The evaluation report commissioned by SWAN and published in May 2022, examines the National Marine Planning Framework (NMPF), published by the Irish Government in 2021. The report finds that the NMPF is in fact a policy framework rather than a spatial plan. The NMPF fails to identify where activities will take place at sea or set out regionally differentiated priorities for the use and protection of Ireland’s marine space, nor does it provide an indication of the volume and intensity of actual, planned or projected human activities at sea. It fails to provide an assessment or mapping of the sensitivity of marine ecosystems to human impacts. This precludes any assessment of cumulative impact or carrying capacity. It is thus not possible to assess whether and to what extent human impacts on the marine environment will lead to a deterioration or improvement of the environmental status. It is concluded that the NMPF provides limited guidance on the direction and priorities of Irish marine policy and fails to formulate a clear vision of the public interest in the use of sea space. Consequently, there is a serious risk that a private sector development-led rather than plan-led approach will take hold, characterised by a lack of spatial coordination, inefficiency in infrastructure provision and insufficient regard for the imperative to protect and restore marine and coastal ecosystems. 

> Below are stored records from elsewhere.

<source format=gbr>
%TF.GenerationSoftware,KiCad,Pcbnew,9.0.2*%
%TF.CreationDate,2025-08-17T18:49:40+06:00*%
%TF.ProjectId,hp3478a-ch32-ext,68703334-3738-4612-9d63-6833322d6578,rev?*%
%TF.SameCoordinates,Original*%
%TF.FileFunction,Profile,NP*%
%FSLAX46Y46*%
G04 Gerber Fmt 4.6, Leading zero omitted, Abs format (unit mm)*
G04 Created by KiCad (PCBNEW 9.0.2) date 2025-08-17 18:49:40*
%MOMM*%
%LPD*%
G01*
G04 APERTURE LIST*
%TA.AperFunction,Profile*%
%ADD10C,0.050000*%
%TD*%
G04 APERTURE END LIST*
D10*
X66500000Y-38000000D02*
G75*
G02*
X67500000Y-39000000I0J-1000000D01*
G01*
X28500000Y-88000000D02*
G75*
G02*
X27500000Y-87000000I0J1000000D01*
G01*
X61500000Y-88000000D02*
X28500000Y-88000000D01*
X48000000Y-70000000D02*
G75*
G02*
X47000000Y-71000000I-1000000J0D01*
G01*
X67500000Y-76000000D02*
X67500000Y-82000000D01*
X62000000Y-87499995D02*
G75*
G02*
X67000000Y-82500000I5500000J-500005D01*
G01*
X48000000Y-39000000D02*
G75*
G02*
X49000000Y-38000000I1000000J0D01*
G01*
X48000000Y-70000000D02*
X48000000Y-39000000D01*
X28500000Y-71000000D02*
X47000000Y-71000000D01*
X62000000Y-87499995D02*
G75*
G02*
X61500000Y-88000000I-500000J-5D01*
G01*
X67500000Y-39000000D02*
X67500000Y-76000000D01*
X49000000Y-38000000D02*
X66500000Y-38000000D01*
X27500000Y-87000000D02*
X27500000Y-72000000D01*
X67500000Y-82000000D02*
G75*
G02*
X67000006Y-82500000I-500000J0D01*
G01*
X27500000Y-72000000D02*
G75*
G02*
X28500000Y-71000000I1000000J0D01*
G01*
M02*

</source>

The evaluation report identifies critical deficits but also provides examples of international good practice and makes a series of recommendations for the future development of MSP in Ireland.

Both traditional (e.g. fishing, shipping, mineral extraction) and emerging uses (offshore wind, aquaculture) are putting increased pressure on marine ecosystems. It is vital that marine spatial planning follows an effective ecosystem-based approach to ensure further deterioration of Europe’s marine environment is avoided. This will require transboundary learning, cooperation and creative, international solutions. It is hoped that these assessments and others (e.g. WWF) will inform future policy developments and implementation of ecosystem-based MSP.

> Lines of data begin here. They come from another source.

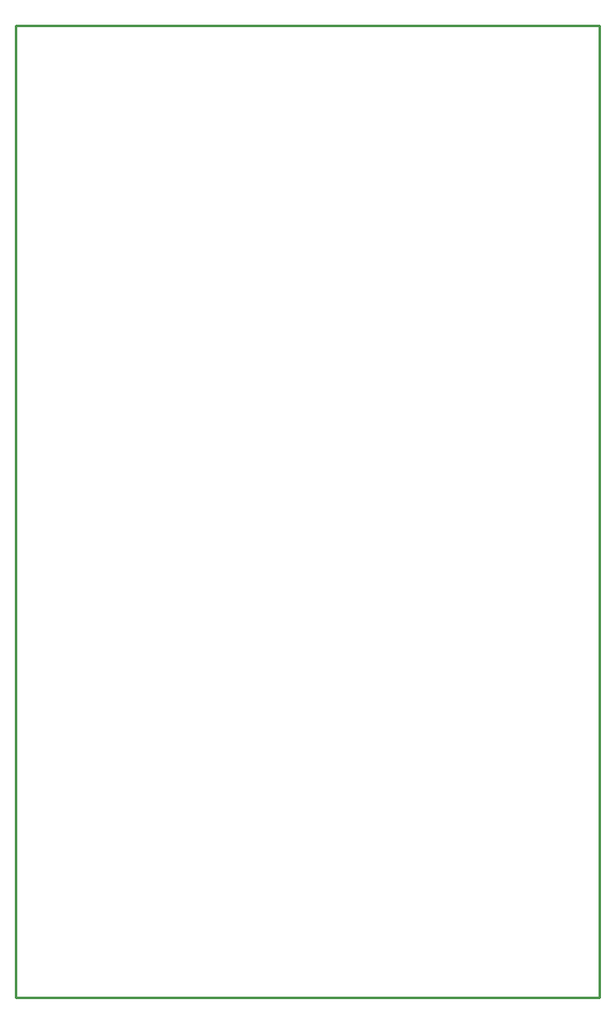
<source format=gko>
G75*
G70*
%OFA0B0*%
%FSLAX24Y24*%
%IPPOS*%
%LPD*%
%AMOC8*
5,1,8,0,0,1.08239X$1,22.5*
%
%ADD10C,0.0100*%
D10*
X005677Y000150D02*
X005677Y039520D01*
X029299Y039520D01*
X029299Y000150D01*
X005677Y000150D01*
M02*

</source>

Results of the assessments were / will be presented at the following events:

May 15th: ICLRD webinar: Where Land Meets Sea: Planning Challenges and Opportunities at the Coast (online)

June 2nd:  NABU Fachgespräch: Eine Strategie für Nord-und Ostsee-Natur-und Klimaschutz in der marinen Raumordnung, Berlin (with participation of DG MARE and members of the German Bundestag).

June 8th: Birdlife International webinar: Maritime Spatial Plans: Will EU countries protect and restore nature at sea? Video recording available here. (with participation from Felix Leinemann, DG MARE)

August 31st: Bundesamt für Naturschutz:  Gesprächskreis Meeresnaturschutz: online conference.